"Are you in trouble?" asked the priest.
"Not in the usual way," said Joe. "But I am in trouble. Maybe I'd better explain it. You see, several months ago the Devil came to my house, and said he was going to set up headquarters for some new deviltry he had in mind in my town. He also said he was going to use my body while he was there, and that he'd take over by hypnosis. Well, I can't be hypnotized, so it didn't work—but we scuffled. He was choking me, and would have gained control of my body except for my wife. She hit him over the head with a snow shovel, and while he was unconscious we chained him to the basement wall where I formerly kept a big dog of mine. We nailed the basement door shut, and left him there. But he finally escaped, by changing bodies with a mouse. That's when this trouble in the world started—you'll recollect that for several months, crime and evil had taken a holiday...."
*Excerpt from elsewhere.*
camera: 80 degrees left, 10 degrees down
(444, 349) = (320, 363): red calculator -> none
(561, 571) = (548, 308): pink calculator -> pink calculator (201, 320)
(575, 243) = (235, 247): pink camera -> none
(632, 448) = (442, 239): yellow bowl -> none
He stopped, and eyed the priest, who had been staring at him and licking his lips. "You don't believe me," he said.
"It isn't a matter of belief," said the priest. "But granting that all this is true, what do you want of me?"
"Just some information. For instance, I believe the Church knows some means of exorcism, or some way of overcoming the Devil's influence."
"Well, yes, there are such things. But why do you wish to know this? As you say, the Devil is no longer at your house...."
"True enough. But you see, when I found out he'd escaped, I shot the mouse...."
"Shot ... the mouse?" Father Lengowski shifted his feet nervously.
"Well, that is, I shot the Devil's body, thus killing the mouse. Of course, it also made it impossible for the Devil to regain his own body—it was quite dead and useless."